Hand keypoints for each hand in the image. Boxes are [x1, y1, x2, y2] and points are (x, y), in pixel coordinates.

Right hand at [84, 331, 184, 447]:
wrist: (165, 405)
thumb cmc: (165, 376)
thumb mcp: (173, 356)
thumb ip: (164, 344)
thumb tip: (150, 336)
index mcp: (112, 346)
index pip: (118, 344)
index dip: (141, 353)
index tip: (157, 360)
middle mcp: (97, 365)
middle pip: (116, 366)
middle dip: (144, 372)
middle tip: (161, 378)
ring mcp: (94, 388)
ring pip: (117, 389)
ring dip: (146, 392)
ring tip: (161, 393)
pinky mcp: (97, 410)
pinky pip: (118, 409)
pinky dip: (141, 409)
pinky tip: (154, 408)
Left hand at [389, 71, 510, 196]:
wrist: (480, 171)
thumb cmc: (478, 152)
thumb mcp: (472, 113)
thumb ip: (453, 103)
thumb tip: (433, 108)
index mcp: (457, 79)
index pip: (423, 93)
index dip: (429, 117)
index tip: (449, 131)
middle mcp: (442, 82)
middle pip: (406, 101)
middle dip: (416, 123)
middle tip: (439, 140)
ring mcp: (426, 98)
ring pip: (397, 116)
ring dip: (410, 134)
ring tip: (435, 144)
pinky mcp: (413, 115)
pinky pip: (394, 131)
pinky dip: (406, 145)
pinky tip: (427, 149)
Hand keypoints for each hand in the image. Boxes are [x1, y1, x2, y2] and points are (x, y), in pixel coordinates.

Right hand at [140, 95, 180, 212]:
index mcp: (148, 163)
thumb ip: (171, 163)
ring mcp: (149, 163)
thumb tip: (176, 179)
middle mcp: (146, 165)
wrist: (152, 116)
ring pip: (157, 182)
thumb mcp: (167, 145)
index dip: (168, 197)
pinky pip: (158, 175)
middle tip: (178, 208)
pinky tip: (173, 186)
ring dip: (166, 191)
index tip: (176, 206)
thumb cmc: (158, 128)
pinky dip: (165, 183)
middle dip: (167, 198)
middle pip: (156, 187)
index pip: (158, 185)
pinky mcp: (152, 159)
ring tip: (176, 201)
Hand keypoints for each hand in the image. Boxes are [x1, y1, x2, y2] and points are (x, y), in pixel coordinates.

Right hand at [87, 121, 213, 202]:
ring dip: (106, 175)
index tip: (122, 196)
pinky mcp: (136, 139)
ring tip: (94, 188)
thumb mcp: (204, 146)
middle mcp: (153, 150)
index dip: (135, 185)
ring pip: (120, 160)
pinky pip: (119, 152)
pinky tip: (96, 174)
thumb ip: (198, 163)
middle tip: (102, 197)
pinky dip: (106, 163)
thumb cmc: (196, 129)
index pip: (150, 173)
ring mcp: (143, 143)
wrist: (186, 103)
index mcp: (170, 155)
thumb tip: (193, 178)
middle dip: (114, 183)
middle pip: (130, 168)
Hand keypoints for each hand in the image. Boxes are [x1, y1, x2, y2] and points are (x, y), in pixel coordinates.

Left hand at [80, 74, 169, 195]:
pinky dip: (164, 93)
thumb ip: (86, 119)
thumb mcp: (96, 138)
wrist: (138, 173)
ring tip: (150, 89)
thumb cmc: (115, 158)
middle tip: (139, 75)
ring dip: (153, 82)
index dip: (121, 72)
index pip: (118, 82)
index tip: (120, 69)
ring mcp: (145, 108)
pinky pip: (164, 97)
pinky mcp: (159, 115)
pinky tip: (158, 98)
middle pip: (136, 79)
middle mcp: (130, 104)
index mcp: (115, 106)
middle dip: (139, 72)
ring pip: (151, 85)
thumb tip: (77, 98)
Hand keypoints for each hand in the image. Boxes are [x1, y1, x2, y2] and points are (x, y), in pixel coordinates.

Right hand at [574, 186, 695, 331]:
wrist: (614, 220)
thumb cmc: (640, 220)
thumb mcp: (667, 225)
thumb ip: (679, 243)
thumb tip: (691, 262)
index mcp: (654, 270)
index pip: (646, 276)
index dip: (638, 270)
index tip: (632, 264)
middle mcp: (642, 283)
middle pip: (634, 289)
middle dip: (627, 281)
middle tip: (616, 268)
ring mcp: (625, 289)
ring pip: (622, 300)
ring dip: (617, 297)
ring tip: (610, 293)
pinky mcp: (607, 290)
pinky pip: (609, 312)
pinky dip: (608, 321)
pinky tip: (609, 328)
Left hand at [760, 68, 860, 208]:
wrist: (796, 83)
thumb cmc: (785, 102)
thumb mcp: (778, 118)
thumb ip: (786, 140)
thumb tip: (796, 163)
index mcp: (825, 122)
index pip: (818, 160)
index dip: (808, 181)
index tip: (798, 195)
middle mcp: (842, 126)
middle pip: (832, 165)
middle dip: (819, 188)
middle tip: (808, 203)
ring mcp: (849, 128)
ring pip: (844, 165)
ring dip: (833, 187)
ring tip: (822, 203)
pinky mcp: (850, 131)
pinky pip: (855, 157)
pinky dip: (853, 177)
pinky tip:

========================================================================

Description of the task. Repeat the entries above exactly, from the first line through the line containing "index tip: (449, 131)".

Reply.
Hand keypoints for each hand in the image. Boxes are [x1, y1, x2, y2] and points are (x, y), in pixel coordinates.

Right hand at [84, 331, 184, 447]:
wrist: (165, 405)
thumb cmc: (165, 376)
thumb mcp: (173, 356)
thumb ip: (164, 344)
thumb tip: (150, 336)
index mcp: (112, 346)
index pip: (118, 344)
index dip: (141, 353)
index tip: (157, 360)
middle mcp: (97, 365)
middle pip: (116, 366)
middle dip: (144, 372)
middle tip: (161, 378)
ring mcp: (94, 388)
ring pip: (117, 389)
ring dip: (146, 392)
ring tip: (161, 393)
pinky mcp: (97, 410)
pinky pip: (118, 409)
pinky dip: (141, 409)
pinky tip: (154, 408)
Left hand at [389, 71, 510, 196]:
wrist: (480, 171)
thumb cmc: (478, 152)
thumb mcp: (472, 113)
thumb ip: (453, 103)
thumb tip: (433, 108)
index mcp: (457, 79)
index pip: (423, 93)
index dip: (429, 117)
index tip: (449, 131)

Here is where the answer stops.